On February 22nd 2018, I published my recommendations to the European Commission in a new report launched in Brussels: ‘Mission Oriented Research and Innovation in the European Union: a problem solving approach to fuel innovation-led growth’. In the report I set out five key criteria for selecting missions:
- They should be bold and address societal value
- They should have concrete targets — so you know when you get there
- They should involving research and innovation with technological readiness over limited time frame
- They should foster cross-sectoral, cross-actor, and cross disciplinary collaborations
- They should allow multiple competing and bottom up solutions
I also provide examples of what possible future missions at EU level could look like, which include a plastic-free ocean, 100 carbon neutral cities by 2030, and cutting dementia by 50%.
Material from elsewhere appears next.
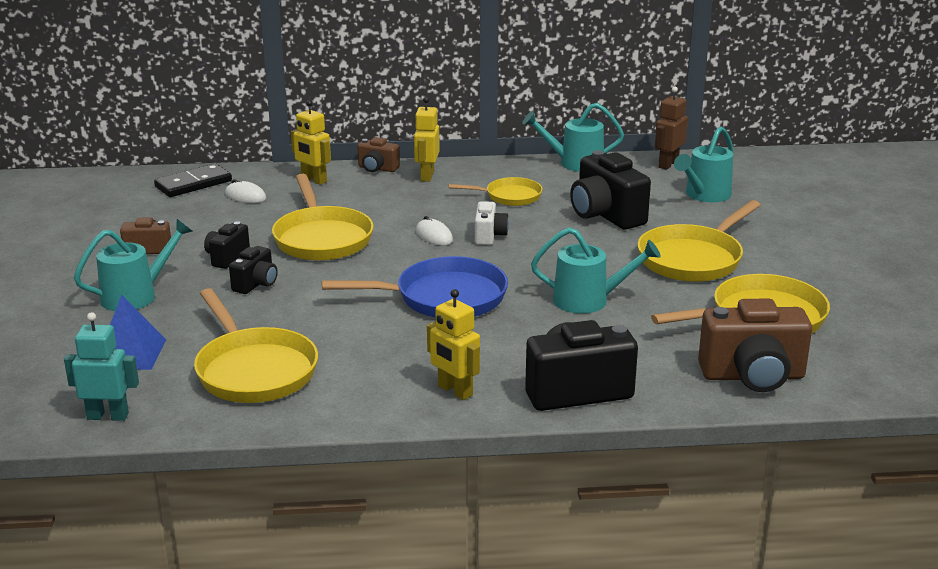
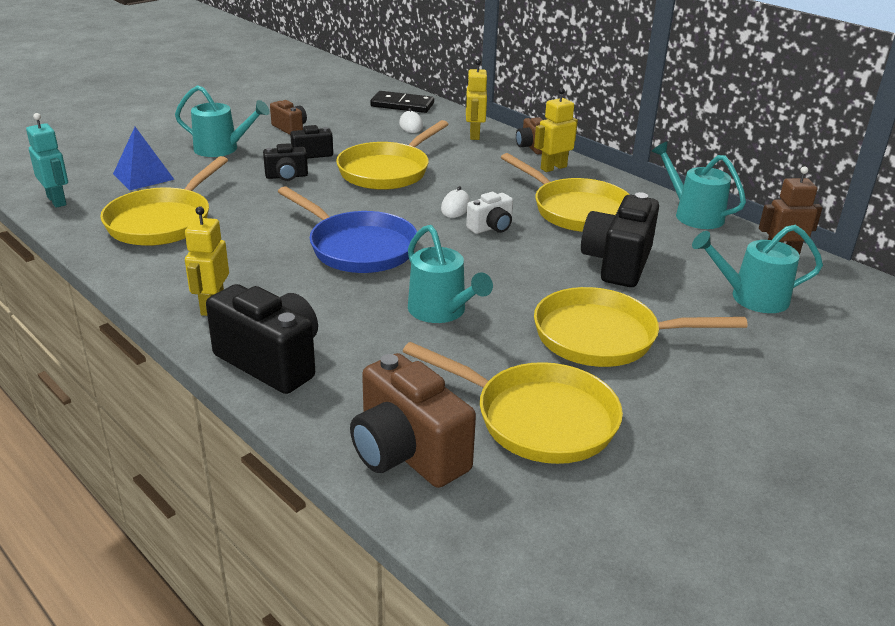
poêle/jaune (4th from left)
Our work on mission-oriented policy is also helping to shape domestic policy here in the UK. Last week, the Institute for Innovation and Public Purpose (IIPP) launched a new Commission on Mission Oriented Innovation and Industrial Strategy (MOISS). The idea is to use the UK government’s Industrial Strategy to support not sectors, but problems facing UK society. Those problems are abundant, but have been framed in terms of three key challenges. The aim of the Commission is to transform those challenges into missions. We will harness the lesson from the five criteria above, and also question key issues regarding ‘who’ sets missions, and how to most involve the wider public and different actors across the economy.
Missions require organisational capacity and leadership. With this in mind, IIPP has also formed a new network dedicated to the study of how mission oriented organisations work called the Mission Oriented Innovation Network(MOIN). The MOIN Founding Partners are a select group of leaders and key members of teams from a diverse set of public organisations — from public banks, to innovation agencies, to strategic design units. The emphasis of the network is on developing new organisational capacities and capabilities needed within public organisations in order to enable them to set missions collaboratively, and to foster the experimentation process necessary for welcoming multiple bottom up solutions. Key to this process is the creation of new ways to both create and evaluate public value, which can, amongst other things, aid ministries of finance to evaluate the dynamic spillovers created by mission oriented innovation outside the static cost-benefit framework.
Our work has also been instrumental in shaping the design of a new mission-oriented state investment bank in Scotland. For the past six months I have been part of a small advisory group developing an evidence-based implementation plan for the new Scottish National Investment Bank. On February 28th, this plan was launched and endorsed by First Minister Nicola Sturgeon at a launch event in Edinburgh. The bank will be tasked with advancing policy driven missions such as transitioning to a low carbon economy and responding to emerging demographic pressures.
Mission-oriented policy is far from being a step into the unknown. There is substantial experience accumulated over many decades of successful practice which we can learn from to foster a more coherent and cohesive framework across sectors, institutions and nations. By harnessing and directing the power of research and innovation, missions not only stimulate economic activity and growth — they can also help address the wicked problems of our time.
This post originally appeared on the UCL Institute for Innovation and Public Purpose blog.
Mariana Mazzucato is professor in the economics of innovation and public value at University College London, chair of the World Health Organization’s Council on the Economics of Health For All and author of The Value of Everything: Making and Taking in the Global Economy and Mission Economy: A Moonshot Guide to Changing Capitalism.